**EXTRACT PROVIDED**

-------

This article was originally written for and posted in the "Off-Topic Forum" at www.renderosity.com, an online art community with well over 100,000 members.


Talk Is Cheap. Communication is Priceless!
There used to be a popular saying that went something like, "I know that you think you understood what I said, but I'm not sure if what you heard is what I meant." Although it was put on buttons, bumper stickers, and t-shirts as a joke, the fact remains that it is an accurate description of the aftermath of many conversations. We talk (or write) and assume that the other person got the message. Furthermore, if we find out they didn't really get it we tend to wonder how >they< could be so stupid.

Although we all do it, thinking that the person you're talking to is stupid sucks. Effective communication is a two-way street so I'm gonna my part to keep the communication traffic here in the forums running smoothly and efficiently. Hmmm, if we had an accident would the spit hit the van?

-------

**TASKS AND EXERCISES**
1. Please answer these about the communication article:
(a) In which forum was the article first posted?
(b) On what items was the popular saying printed as a joke?
(c) What does the writer call effective communication?
2. Carry the communication article forward from its final sentence.

**DATA**
-------

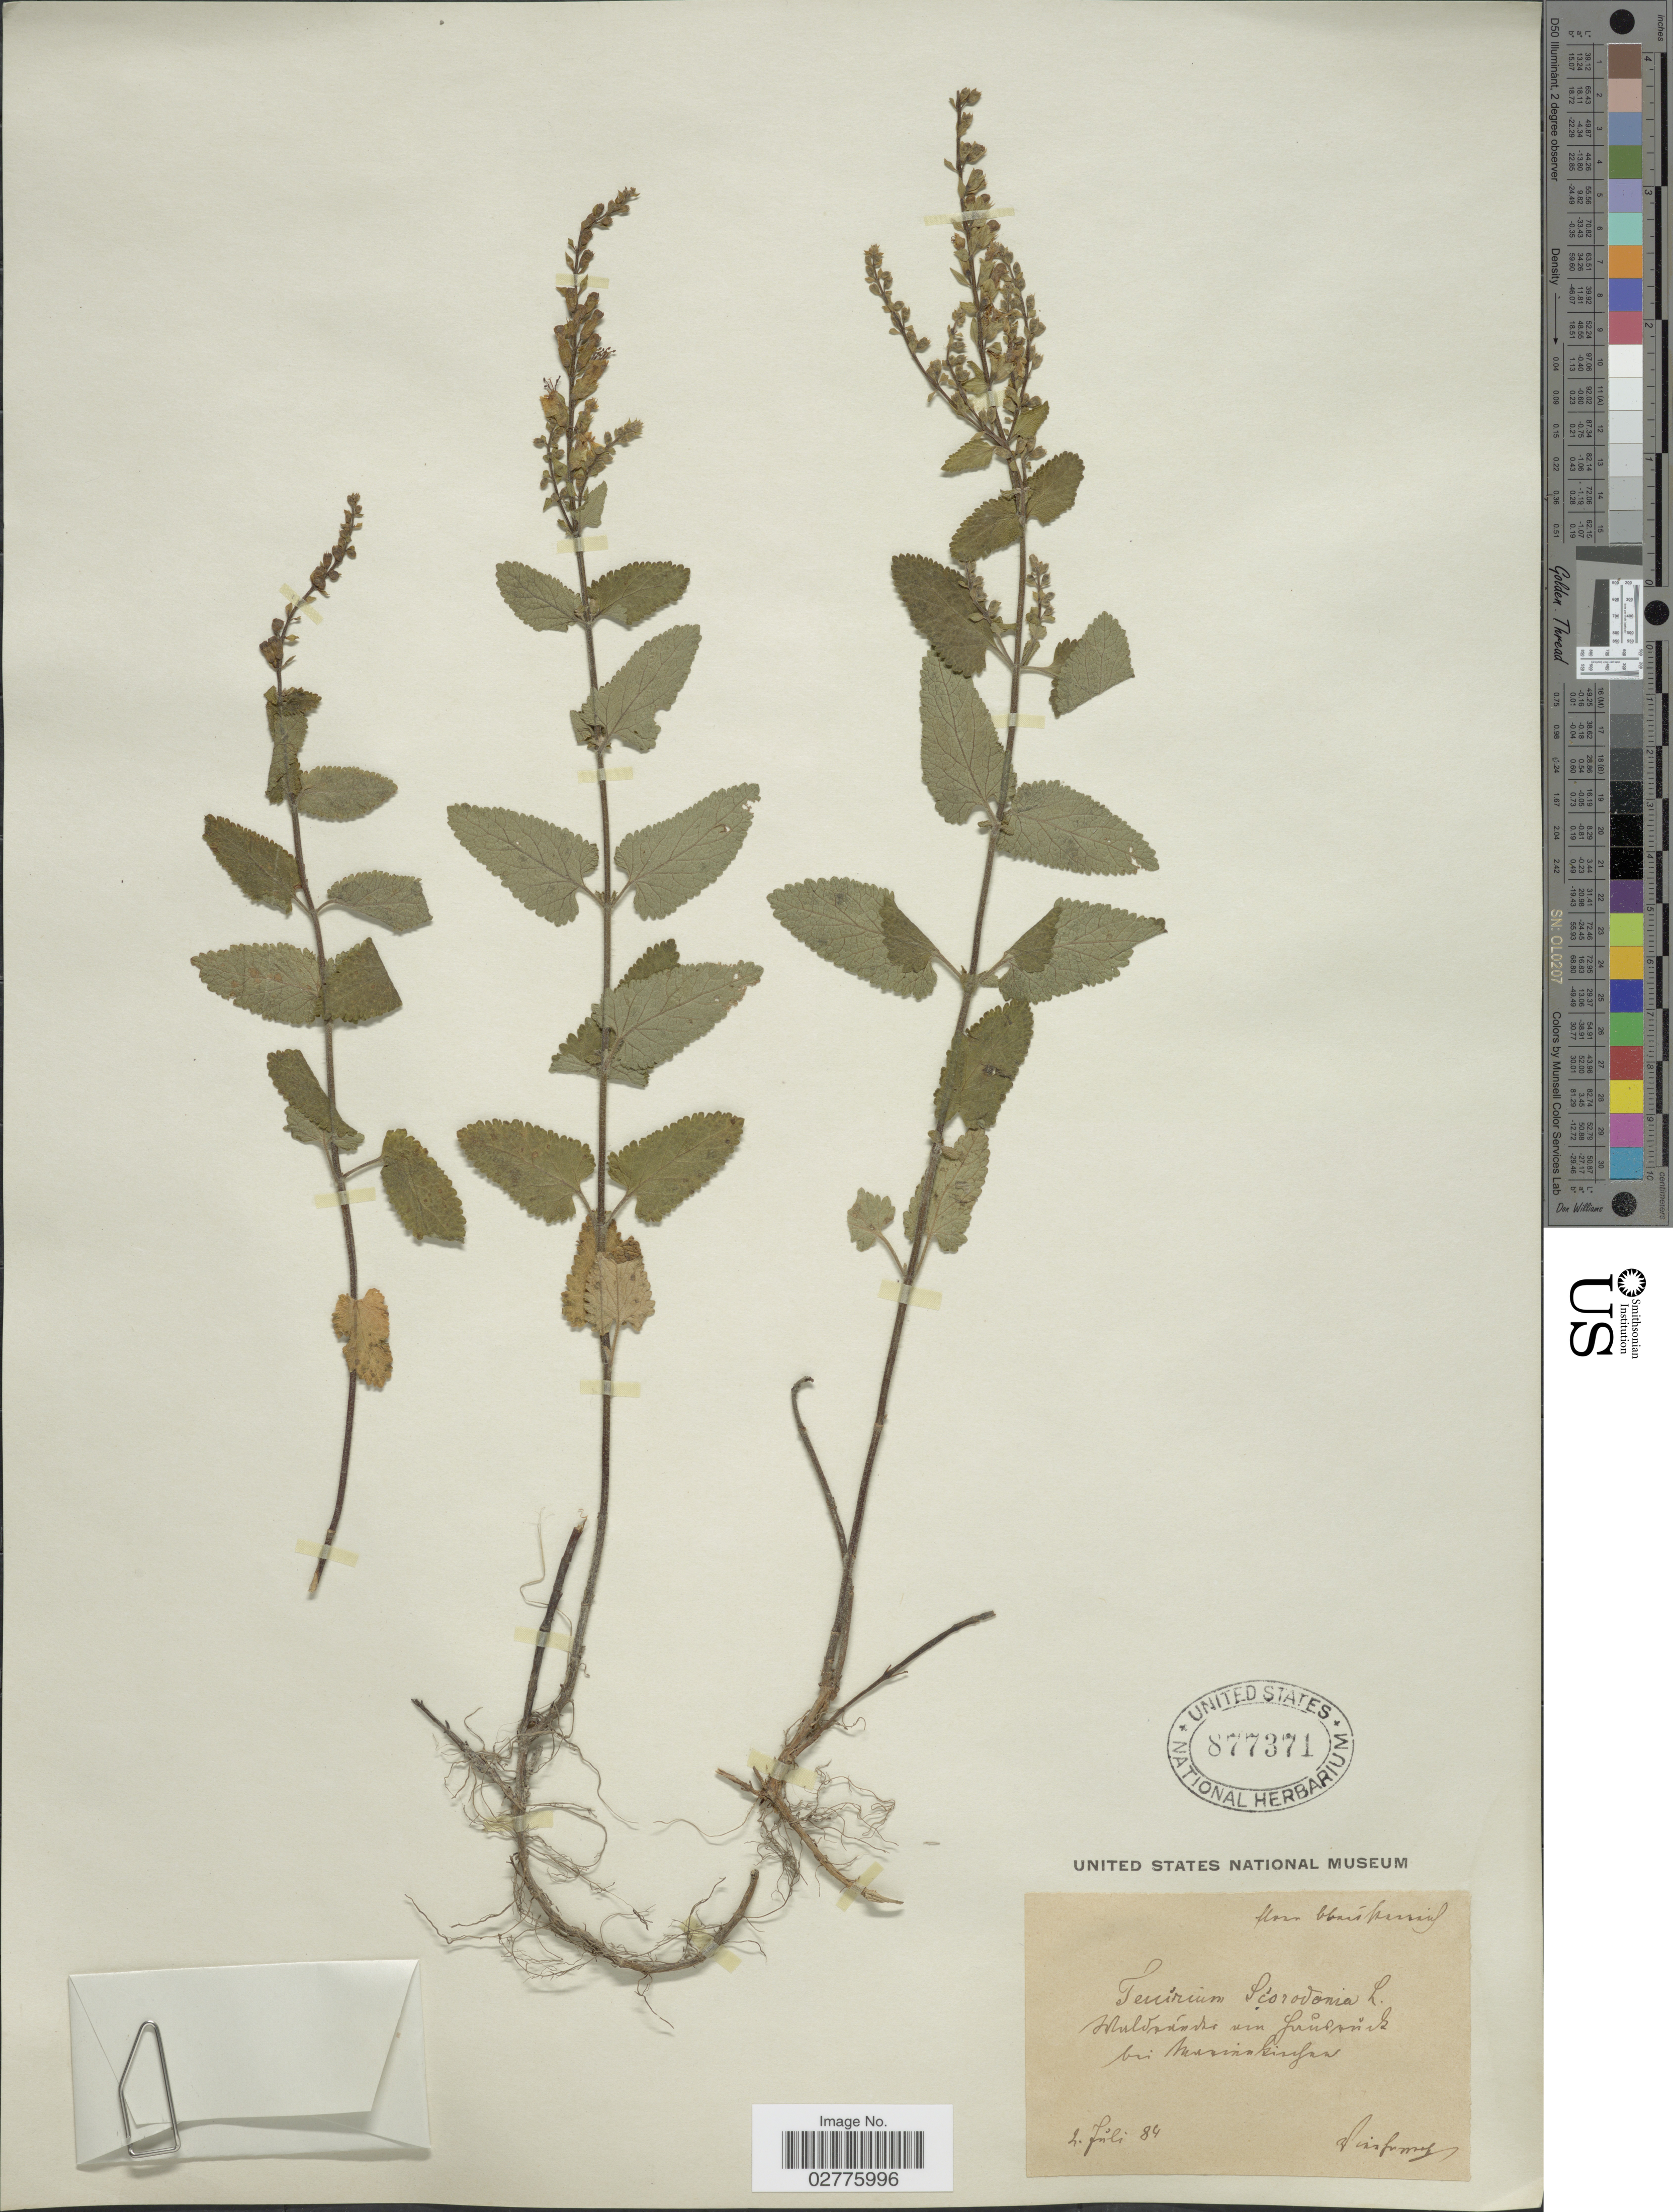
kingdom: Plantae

-------

**THE RESULTS**
1.
(a) The "Off-Topic Forum" at www.renderosity.com
(b) Buttons, bumper stickers, and t-shirts
(c) A two-way street

2.
Attempted communication usually involves at least two entities and some form of message. Effective communication, on the other hand, generally requires more than that. Oh sure, you still have at least two entities and some form of message, but when communication is effective, the person receiving the message actually understands what the person sending the message really meant to say. Sounds pretty simple doesn't it? Unfortunately it's not always as simple as it seems. The person sending the message (the "sender") generally has some thought or concept that they want the person receiving the message (the "receiver") to understand and respond to. However, there are a number of barriers that can stand in the way of successful communication. These barriers can be obvious or hidden and can exist within the sender, the receiver, the message itself, and the environment within which the message is transmitted.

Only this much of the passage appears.